Türkiye’nin enerji politikası bir kez daha tartışmaların merkezine oturdu. Bir yanda Karadeniz’de bulunan doğalgaz rezervlerinin “milli müjde” olarak ilan edilmesi, diğer yanda ABD ile imzalanan uzun vadeli LNG anlaşmaları, kamuoyunda soru işaretlerini artırdı. Yılmaz Özdil, son açıklamalarıyla bu çelişkiye dikkat çekti.
2020’lerde Karadeniz’de keşfedildiği açıklanan doğalgaz rezervleri, hükümet tarafından defalarca “dünya dengelerini değiştirecek” sözleriyle kamuoyuna duyuruldu. Rezervlerin ekonomik değerinin trilyon dolarlara ulaştığı yönündeki ifadeler, toplumda büyük beklenti oluşturdu. Bu keşfin Türkiye’yi dışa bağımlılıktan kurtaracağı sık sık dile getirildi.
Özdil’in Eleştirisi
Yılmaz Özdil, konuşmasında net bir vurgu yaptı: “Karadeniz’de dünya dengelerini değiştirecek miktarda doğalgaz bulduk dediler, sonra New York’ta 2045’e kadar ABD’den doğalgaz almak için imza attılar.” Özdil’e göre bu durum, halkın yıllardır umut bağladığı yerli enerji söylemiyle çelişiyor. Onun dikkat çektiği nokta, “bir yandan yerli kaynaklarla övünürken diğer yandan dışa bağımlılığı uzun yıllara yaymak” şeklinde özetlenebilir.
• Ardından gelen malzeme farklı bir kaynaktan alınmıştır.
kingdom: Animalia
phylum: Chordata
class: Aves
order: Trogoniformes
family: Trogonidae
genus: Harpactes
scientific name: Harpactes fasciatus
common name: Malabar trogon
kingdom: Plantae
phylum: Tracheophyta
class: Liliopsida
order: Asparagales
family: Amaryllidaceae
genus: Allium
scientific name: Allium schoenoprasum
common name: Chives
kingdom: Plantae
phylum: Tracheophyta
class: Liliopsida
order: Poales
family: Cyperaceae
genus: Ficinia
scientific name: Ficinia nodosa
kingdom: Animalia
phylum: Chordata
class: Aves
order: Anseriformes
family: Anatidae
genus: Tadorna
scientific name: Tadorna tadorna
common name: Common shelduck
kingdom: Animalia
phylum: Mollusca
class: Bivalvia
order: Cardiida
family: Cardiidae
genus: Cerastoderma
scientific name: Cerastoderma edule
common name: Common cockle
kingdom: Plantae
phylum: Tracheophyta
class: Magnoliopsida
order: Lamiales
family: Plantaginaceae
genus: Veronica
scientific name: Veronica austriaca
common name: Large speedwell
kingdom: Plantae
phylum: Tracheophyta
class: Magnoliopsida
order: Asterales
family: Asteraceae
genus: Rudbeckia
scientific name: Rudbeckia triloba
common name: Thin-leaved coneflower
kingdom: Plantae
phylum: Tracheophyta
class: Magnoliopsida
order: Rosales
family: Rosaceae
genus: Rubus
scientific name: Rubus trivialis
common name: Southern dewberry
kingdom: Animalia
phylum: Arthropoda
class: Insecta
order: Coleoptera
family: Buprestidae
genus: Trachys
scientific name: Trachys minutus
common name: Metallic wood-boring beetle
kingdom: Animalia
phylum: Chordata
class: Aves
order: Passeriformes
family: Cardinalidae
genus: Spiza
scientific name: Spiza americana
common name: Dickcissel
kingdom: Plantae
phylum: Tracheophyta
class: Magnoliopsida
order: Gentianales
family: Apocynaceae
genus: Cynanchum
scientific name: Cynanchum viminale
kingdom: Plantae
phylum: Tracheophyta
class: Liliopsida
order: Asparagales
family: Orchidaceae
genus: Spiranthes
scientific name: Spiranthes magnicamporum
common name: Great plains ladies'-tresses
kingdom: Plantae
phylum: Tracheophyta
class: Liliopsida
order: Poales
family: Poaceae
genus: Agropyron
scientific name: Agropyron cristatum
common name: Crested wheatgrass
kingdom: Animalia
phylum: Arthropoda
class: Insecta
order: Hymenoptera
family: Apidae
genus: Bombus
New York’ta Atılan İmzalar
Eylül 2025’te New York’ta yapılan törenle, BOTAŞ ile uluslararası enerji şirketleri arasında 2026–2045 dönemini kapsayan LNG tedarik anlaşmaları duyuruldu. Anlaşmalara göre:
-
Türkiye, yıllık yaklaşık 4 milyar metreküp LNG alımı yapacak,
-
20 yılda toplamda 70 milyar metreküpü aşan bir tedarik gerçekleşecek,
-
Farklı şirketlerle de benzer anlaşmalar yapılarak arz güvenliği desteklenecek.
Yetkililer, bu anlaşmaların Türkiye’nin enerji arzını güvence altına almak ve tedarik çeşitliliğini artırmak için zorunlu olduğunu savundu.
Çelişki Neden Tartışılıyor?
Enerji uzmanlarına göre mesele yalnızca teknik değil, aynı zamanda politik:
-
Zamanlama: Karadeniz gazının üretim süreci zaman alıyor. Bu boşlukta LNG alımı anlaşılabilir görülse de, 20 yıllık bir taahhüt sorgulanıyor.
-
Ekonomi: Uzun vadeli anlaşmalar fiyat istikrarı sağlasa da döviz cinsinden borçlanma yükünü artırabilir.
-
Siyaset: Yerli enerji vurgusu yapılırken dışa bağımlılığın derinleşmesi, kamuoyunda güven sorununa yol açıyor.
Yetkililerin Yaklaşımı
Enerji yönetimi, imzaların stratejik olduğunu savundu. Anlaşmaların sadece ticari değil, aynı zamanda jeopolitik bir tercih olduğunun altı çizildi. ABD ile ilişkilerde enerji ortaklığının güçlenmesi, Türkiye’nin Rusya gibi tek kaynağa bağlı kalmaması için önemli bir adım olarak lanse edildi.
Geleceğe Dair Senaryolar
-
Arz güvenliği: Kış aylarında olası arz krizlerine karşı önemli bir güvence oluşturabilir.
-
Maliyet yükü: Döviz bazlı uzun vadeli alımlar, bütçe ve tüketici faturalarına yansıyabilir.
-
Siyasi sonuçlar: Kamuoyunda ve muhalefet cephesinde “neden yerli gaz varken dışarıya bağlanıldı?” sorusu yüksek sesle sorulmaya devam edecek.
-
Jeopolitik etki: Türkiye’nin enerji ekseninde ABD ile daha sıkı bir bağ kurması, bölgesel ilişkilerde yeni dengeler yaratabilir.
Sonuç
Yılmaz Özdil’in eleştirisi, Türkiye’nin enerji politikalarının merkezindeki çelişkiyi işaret ediyor: Karadeniz gazı ile umut dağıtılırken, ABD ile imzalanan 20 yıllık anlaşma dışa bağımlılığı kalıcı hale getirebilir. Bu durumun ekonomik, siyasi ve toplumsal etkileri önümüzdeki yıllarda daha net görülecek. Özdil’in sorduğu soru ise hâlâ geçerliliğini koruyor: “Enerjiyle gerçekten kim ilgilenecek?”